There is also the continuing “brain drain” problem. Europe’s best scientists are still tempted to travel across the Atlantic to work for America’s well-endowed and independent universities. This sometimes gives them the chance to get involved in some of the highly-profitable startup firms that tend to spring up around these institutions. To keep these men and women contented and busy inside European research centers, generous funding for interesting projects is needed.
A large and prosperous scientific community that depends of the EU for its existence is a powerful disincentive for any state that wants to reduce the power of Brussels or even to leave the Union. Space programs carry a great deal of symbolic weight in addition to their scientific value. They are also nowhere near as controversial as nuclear projects or biotech ones. Launching a probe such as ESA’s Rosetta mission to Comet Churyumov-Gerasimenko is nowhere near as hard to support as building a new nuclear research center such as ISTAR or supporting new genetically modified organisms.
As an aside, someone should make a new study of the ways politicians have used science as a way to legitimate themselves.
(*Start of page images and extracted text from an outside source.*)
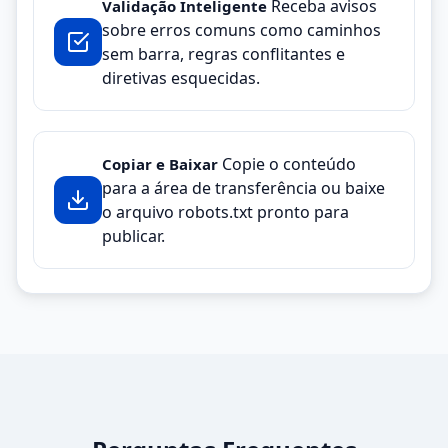
Receba avisos
Validação Inteligente
sobre erros comuns como caminhos
sem barra, regras conflitantes e
diretivas esquecidas.
Copie o conteúdo
Copiar e Baixar
para a área de transferência ou baixe
o arquivo robots.txt pronto para
publicar.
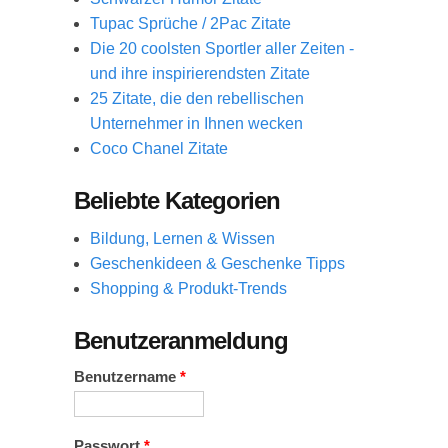
Tupac Sprüche / 2Pac Zitate
Die 20 coolsten Sportler aller Zeiten -
und ihre inspirierendsten Zitate
25 Zitate, die den rebellischen
Unternehmer in Ihnen wecken
Coco Chanel Zitate
Beliebte Kategorien
Bildung, Lernen & Wissen
Geschenkideen & Geschenke Tipps
Shopping & Produkt-Trends
Benutzeranmeldung
Benutzername
*
Passwort
*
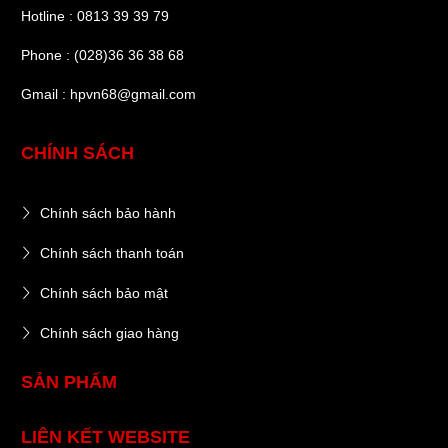
Hotline : 0813 39 39 79
Phone : (028)36 36 38 68
Gmail : hpvn68@gmail.com
CHÍNH SÁCH
Chính sách bảo hành
Chính sách thanh toán
Chính sách bảo mật
Chính sách giao hàng
SẢN PHẨM
LIÊN KẾT WEBSITE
It is not simply a case of “racial science” or “scientific socialism”, but the way in which science is recruited or volunteers itself for all sorts of causes, much the same way that art in all its diverse forms has often been used as a political tool.
Space investments by the EU and by EU member states has played an important role in creating a set of “European” as opposed to purely national technologies. Even when a technology began as the project of a single nation, such as France with Ariane or Italy with Aleina’s pressurized space structures for the ISS, these have over time become less “national” and more European. This process will accelerate as the changes being made under France’s six-month EU Presidency become embedded in the institutions.
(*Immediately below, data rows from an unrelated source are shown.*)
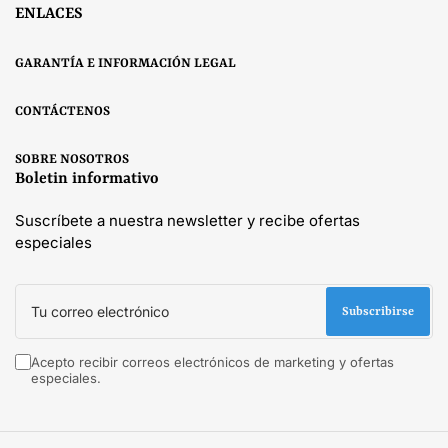
ENLACES
GARANTÍA E INFORMACIÓN LEGAL
CONTÁCTENOS
SOBRE NOSOTROS
Boletin informativo
Suscríbete a nuestra newsletter y recibe ofertas
especiales
Tu
correo
Subscribirse
electrónico
Acepto recibir correos electrónicos de marketing y ofertas
especiales.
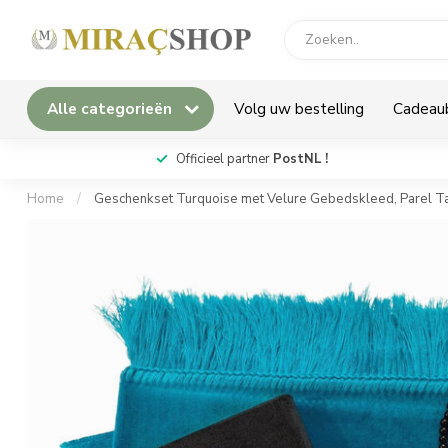
Alle categorieën
Volg uw bestelling
Cadeau
*
Officieel partner
PostNL !
Home
/
Geschenkset Turquoise met Velure Gebedskleed, Parel Ta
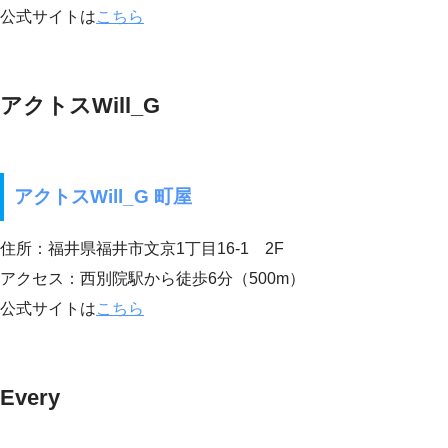
公式サイトは
こちら
アクトスWill_G
アクトスWill_G 町屋
住所：福井県福井市文京1丁目16-1 2F
アクセス：西別院駅から徒歩6分（500m）
公式サイトは
こちら
Every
Europe is slowly moving towards a decision to build a manned spacecraft of its own. Logically the next step is to build a version of the ATV that can bring cargo back to Earth. After that it will not be too difficult to build a manned capsule comparable to the US Orion. How much they want to spend and what resources, particularly how many highly trained engineers, they have available will determine when this spacecraft will be ready. After that they will decide if they want to build a full-blown set of lunar travel systems. In spite of some reports coming out of Moscow, it seems that the Europeans have little appetite to jointly build a system with Russia.
Space exploration is no longer a duopoly of the US and Russia. The EU, India, and China all mean to play a role in the human expansion into the solar system.
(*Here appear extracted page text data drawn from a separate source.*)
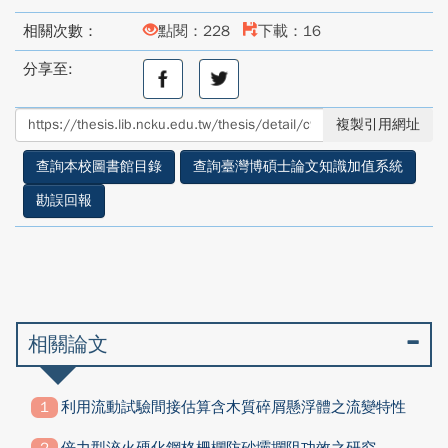
相關次數：
點閱：228
下載：16
分享至:
分
分
享
享
至
至
複製引用網址
facebook
twitter
查詢本校圖書館目錄
查詢臺灣博碩士論文知識加值系統
勘誤回報
相關論文
利用流動試驗間接估算含木質碎屑懸浮體之流變特性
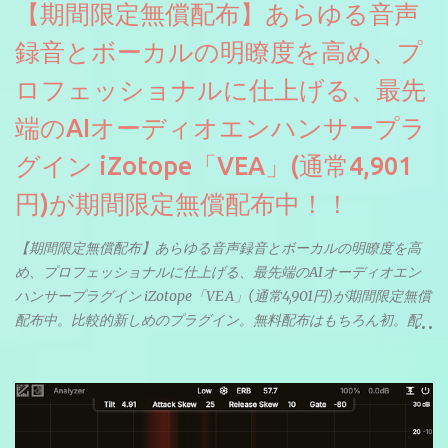
【期間限定無償配布】あらゆる音声
録音とボーカルの明瞭度を高め、プ
ロフェッショナルに仕上げる、最先
端のAIオーディオエンハンサープラ
グイン iZotope「VEA」(通常4,901
円)が期間限定無償配布中！！
【期間限定無償配布】あらゆる音声録音とボーカルの明瞭度を高
め、プロフェッショナルに仕上げる、最先端のAIオーディオエン
ハンサープラグイン iZotope「VEA」(通常4,901円)が期間限定無償
配布中。比較的新しめのプラグイン。無料配布はもちろん初。配
信やナレーションにもぴったり。ボーカルミックスやVTuberさん
にも。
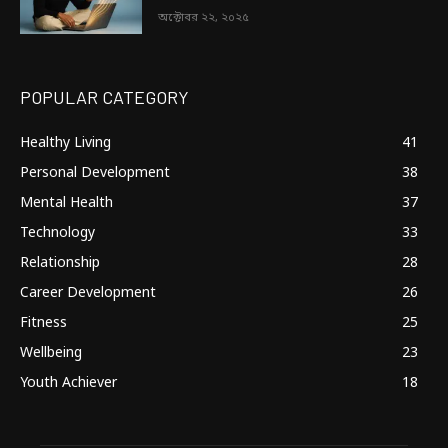
অক্টোবর ২২, ২০২৫
POPULAR CATEGORY
Healthy Living
41
Personal Development
38
Mental Health
37
Technology
33
Relationship
28
Career Development
26
Fitness
25
Wellbeing
23
Youth Achiever
18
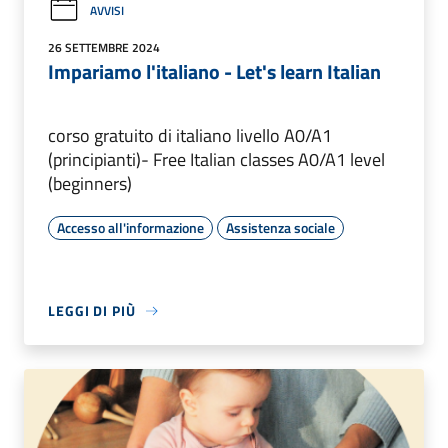
AVVISI
26 SETTEMBRE 2024
Impariamo l'italiano - Let's learn Italian
corso gratuito di italiano livello A0/A1
(principianti)- Free Italian classes A0/A1 level
(beginners)
Accesso all'informazione
Assistenza sociale
LEGGI DI PIÙ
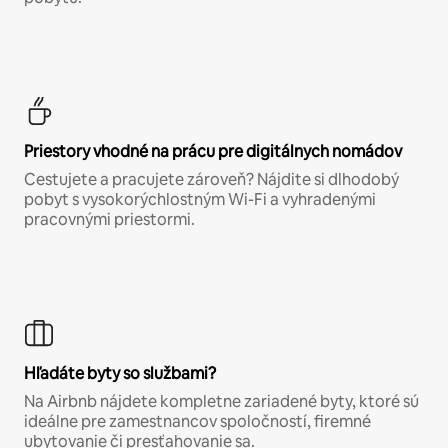
Priestory vhodné na prácu pre digitálnych nomádov
Cestujete a pracujete zároveň? Nájdite si dlhodobý
pobyt s vysokorýchlostným Wi-Fi a vyhradenými
pracovnými priestormi.
Hľadáte byty so službami?
Na Airbnb nájdete kompletne zariadené byty, ktoré sú
ideálne pre zamestnancov spoločností, firemné
ubytovanie či presťahovanie sa.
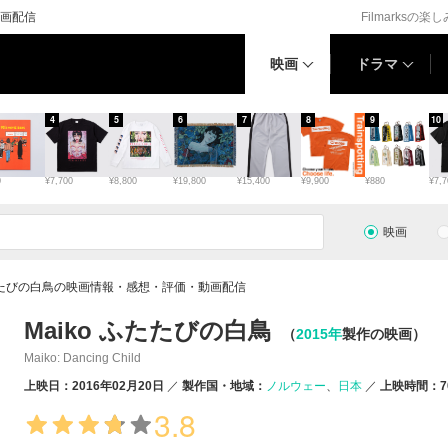
動画配信
Filmarksの楽
映画
ドラマ
4
5
6
7
8
9
10
0
¥7,700
¥8,800
¥19,800
¥15,400
¥9,900
¥880
¥7,7
映画
ふたたびの白鳥の映画情報・感想・評価・動画配信
Maiko ふたたびの白鳥
（
2015年
製作の映画）
Maiko: Dancing Child
上映日：2016年02月20日
製作国・地域：
ノルウェー
日本
上映時間：7
3.8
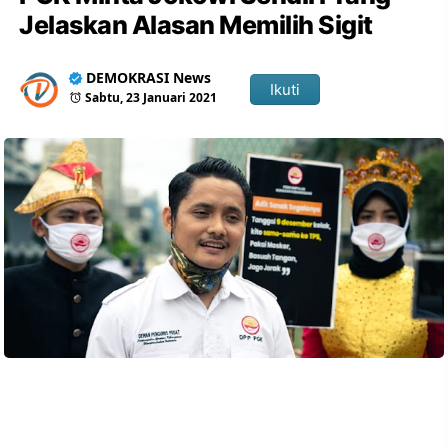
Jelaskan Alasan Memilih Sigit
DEMOKRASI News
Ikuti
Sabtu, 23 Januari 2021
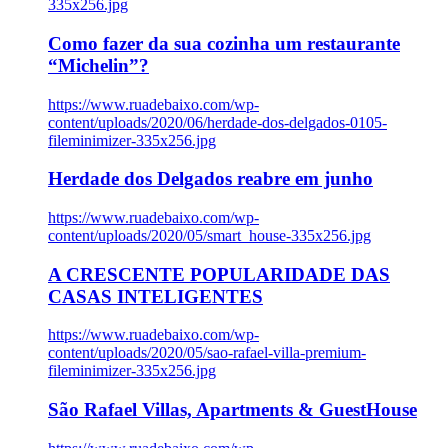
335x256.jpg
Como fazer da sua cozinha um restaurante
“Michelin”?
https://www.ruadebaixo.com/wp-
content/uploads/2020/06/herdade-dos-delgados-0105-
fileminimizer-335x256.jpg
Herdade dos Delgados reabre em junho
https://www.ruadebaixo.com/wp-
content/uploads/2020/05/smart_house-335x256.jpg
A CRESCENTE POPULARIDADE DAS
CASAS INTELIGENTES
https://www.ruadebaixo.com/wp-
content/uploads/2020/05/sao-rafael-villa-premium-
fileminimizer-335x256.jpg
São Rafael Villas, Apartments & GuestHouse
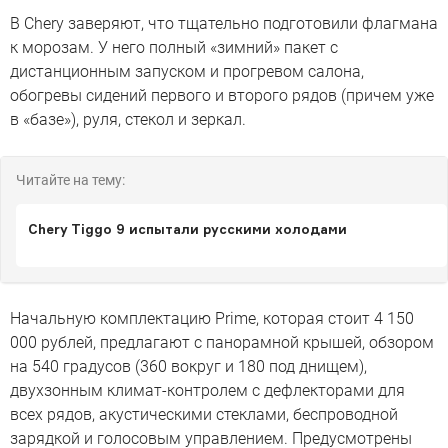
В Chery заверяют, что тщательно подготовили флагмана
к морозам. У него полный «зимний» пакет с
дистанционным запуском и прогревом салона,
обогревы сидений первого и второго рядов (причем уже
в «базе»), руля, стекол и зеркал.
Читайте на тему:
Сhery Tiggo 9 испытали русскими холодами
Начальную комплектацию Prime, которая стоит 4 150
000 рублей, предлагают с панорамной крышей, обзором
на 540 градусов (360 вокруг и 180 под днищем),
двухзонным климат-контролем с дефлекторами для
всех рядов, акустическими стеклами, беспроводной
зарядкой и голосовым управлением. Предусмотрены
For the US, Mike Griffin, in his speech to the French Parliament’s Space Committee, strongly rejected the view that it “…is somehow unfairly excluding international partners from the development of Orion and Ares.” He noted the many statements from French politicians, as well as from President Sarkozy, to the effect that independent access to space is an “absolute priority”. Neither the US nor the Russians nor the Europeans want to depend on the others more than is absolutely necessary. The “gap”, like the periods after the Challenger and Columbia disasters, is an experience the US does not want to see repeated.
Space exploration is no longer a duopoly of the US and Russia. The EU, India, and China all mean to play a role in the human expansion into the solar system. This should not surprise anyone: the need to explore and to build new settlements is universal. For Europe the obstacle will not be a lack of drive, but a conflict between those who want to explore and expand in the name of their respective homelands and those who want to do so as “Europeans.”
Taylor Dinerman is an author and journalist based in New York City.